Output the lines of all the records below as a numbered list, skipping any blank lines.

[Records excerpted from a collection]
---+---

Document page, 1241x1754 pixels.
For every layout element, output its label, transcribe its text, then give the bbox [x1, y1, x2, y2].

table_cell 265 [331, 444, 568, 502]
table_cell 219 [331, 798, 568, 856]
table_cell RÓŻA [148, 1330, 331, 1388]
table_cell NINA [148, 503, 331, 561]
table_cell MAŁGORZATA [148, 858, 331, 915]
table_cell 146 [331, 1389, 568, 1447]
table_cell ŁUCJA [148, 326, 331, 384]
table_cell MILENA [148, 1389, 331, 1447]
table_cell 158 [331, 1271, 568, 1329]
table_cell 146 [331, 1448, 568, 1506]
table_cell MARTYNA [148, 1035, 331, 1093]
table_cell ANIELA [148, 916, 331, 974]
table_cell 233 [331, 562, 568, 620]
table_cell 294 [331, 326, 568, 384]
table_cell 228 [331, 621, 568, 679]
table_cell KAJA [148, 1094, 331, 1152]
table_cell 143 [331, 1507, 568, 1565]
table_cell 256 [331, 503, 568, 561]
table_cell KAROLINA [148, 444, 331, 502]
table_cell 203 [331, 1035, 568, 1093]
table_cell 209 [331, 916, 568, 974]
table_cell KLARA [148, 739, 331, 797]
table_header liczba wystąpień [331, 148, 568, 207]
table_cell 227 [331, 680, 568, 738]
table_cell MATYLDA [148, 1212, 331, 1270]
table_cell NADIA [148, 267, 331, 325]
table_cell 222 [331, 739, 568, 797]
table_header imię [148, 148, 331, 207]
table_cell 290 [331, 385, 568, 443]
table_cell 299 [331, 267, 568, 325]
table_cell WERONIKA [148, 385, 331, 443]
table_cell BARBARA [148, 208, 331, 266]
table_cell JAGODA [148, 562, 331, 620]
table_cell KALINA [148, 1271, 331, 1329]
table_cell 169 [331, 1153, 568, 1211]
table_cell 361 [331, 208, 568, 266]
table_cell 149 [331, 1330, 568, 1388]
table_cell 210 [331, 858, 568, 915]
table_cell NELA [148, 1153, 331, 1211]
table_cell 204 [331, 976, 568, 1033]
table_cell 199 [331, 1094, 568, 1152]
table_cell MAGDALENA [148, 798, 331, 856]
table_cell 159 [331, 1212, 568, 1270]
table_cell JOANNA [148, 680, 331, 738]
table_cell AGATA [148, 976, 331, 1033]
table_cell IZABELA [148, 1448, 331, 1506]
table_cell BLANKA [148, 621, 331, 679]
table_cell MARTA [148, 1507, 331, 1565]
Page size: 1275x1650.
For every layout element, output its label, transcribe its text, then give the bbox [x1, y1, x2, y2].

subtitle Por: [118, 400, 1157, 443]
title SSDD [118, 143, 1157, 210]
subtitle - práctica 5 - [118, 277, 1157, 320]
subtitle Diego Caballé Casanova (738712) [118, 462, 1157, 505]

---+---

▶ [RESPONSE FOR THIS EXERCISE]:
1. Document page, 1241x1754 pixels.
2. For every layout element, output its label, transcribe its text, then give the bbox [x1, y1, x2, y2].
3. table_cell 265 [331, 444, 568, 502]
4. table_cell 219 [331, 798, 568, 856]
5. table_cell RÓŻA [148, 1330, 331, 1388]
6. table_cell NINA [148, 503, 331, 561]
7. table_cell MAŁGORZATA [148, 858, 331, 915]
8. table_cell 146 [331, 1389, 568, 1447]
9. table_cell ŁUCJA [148, 326, 331, 384]
10. table_cell MILENA [148, 1389, 331, 1447]
11. table_cell 158 [331, 1271, 568, 1329]
12. table_cell 146 [331, 1448, 568, 1506]
13. table_cell MARTYNA [148, 1035, 331, 1093]
14. table_cell ANIELA [148, 916, 331, 974]
15. table_cell 233 [331, 562, 568, 620]
16. table_cell 294 [331, 326, 568, 384]
17. table_cell 228 [331, 621, 568, 679]
18. table_cell KAJA [148, 1094, 331, 1152]
19. table_cell 143 [331, 1507, 568, 1565]
20. table_cell 256 [331, 503, 568, 561]
21. table_cell KAROLINA [148, 444, 331, 502]
22. table_cell 203 [331, 1035, 568, 1093]
23. table_cell 209 [331, 916, 568, 974]
24. table_cell KLARA [148, 739, 331, 797]
25. table_header liczba wystąpień [331, 148, 568, 207]
26. table_cell 227 [331, 680, 568, 738]
27. table_cell MATYLDA [148, 1212, 331, 1270]
28. table_cell NADIA [148, 267, 331, 325]
29. table_cell 222 [331, 739, 568, 797]
30. table_header imię [148, 148, 331, 207]
31. table_cell 290 [331, 385, 568, 443]
32. table_cell 299 [331, 267, 568, 325]
33. table_cell WERONIKA [148, 385, 331, 443]
34. table_cell BARBARA [148, 208, 331, 266]
35. table_cell JAGODA [148, 562, 331, 620]
36. table_cell KALINA [148, 1271, 331, 1329]
37. table_cell 169 [331, 1153, 568, 1211]
38. table_cell 361 [331, 208, 568, 266]
39. table_cell 149 [331, 1330, 568, 1388]
40. table_cell 210 [331, 858, 568, 915]
41. table_cell NELA [148, 1153, 331, 1211]
42. table_cell 204 [331, 976, 568, 1033]
43. table_cell 199 [331, 1094, 568, 1152]
44. table_cell MAGDALENA [148, 798, 331, 856]
45. table_cell 159 [331, 1212, 568, 1270]
46. table_cell JOANNA [148, 680, 331, 738]
47. table_cell AGATA [148, 976, 331, 1033]
48. table_cell IZABELA [148, 1448, 331, 1506]
49. table_cell BLANKA [148, 621, 331, 679]
50. table_cell MARTA [148, 1507, 331, 1565]
51. Page size: 1275x1650.
52. For every layout element, output its label, transcribe its text, then give the bbox [x1, y1, x2, y2].
53. subtitle Por: [118, 400, 1157, 443]
54. title SSDD [118, 143, 1157, 210]
55. subtitle - práctica 5 - [118, 277, 1157, 320]
56. subtitle Diego Caballé Casanova (738712) [118, 462, 1157, 505]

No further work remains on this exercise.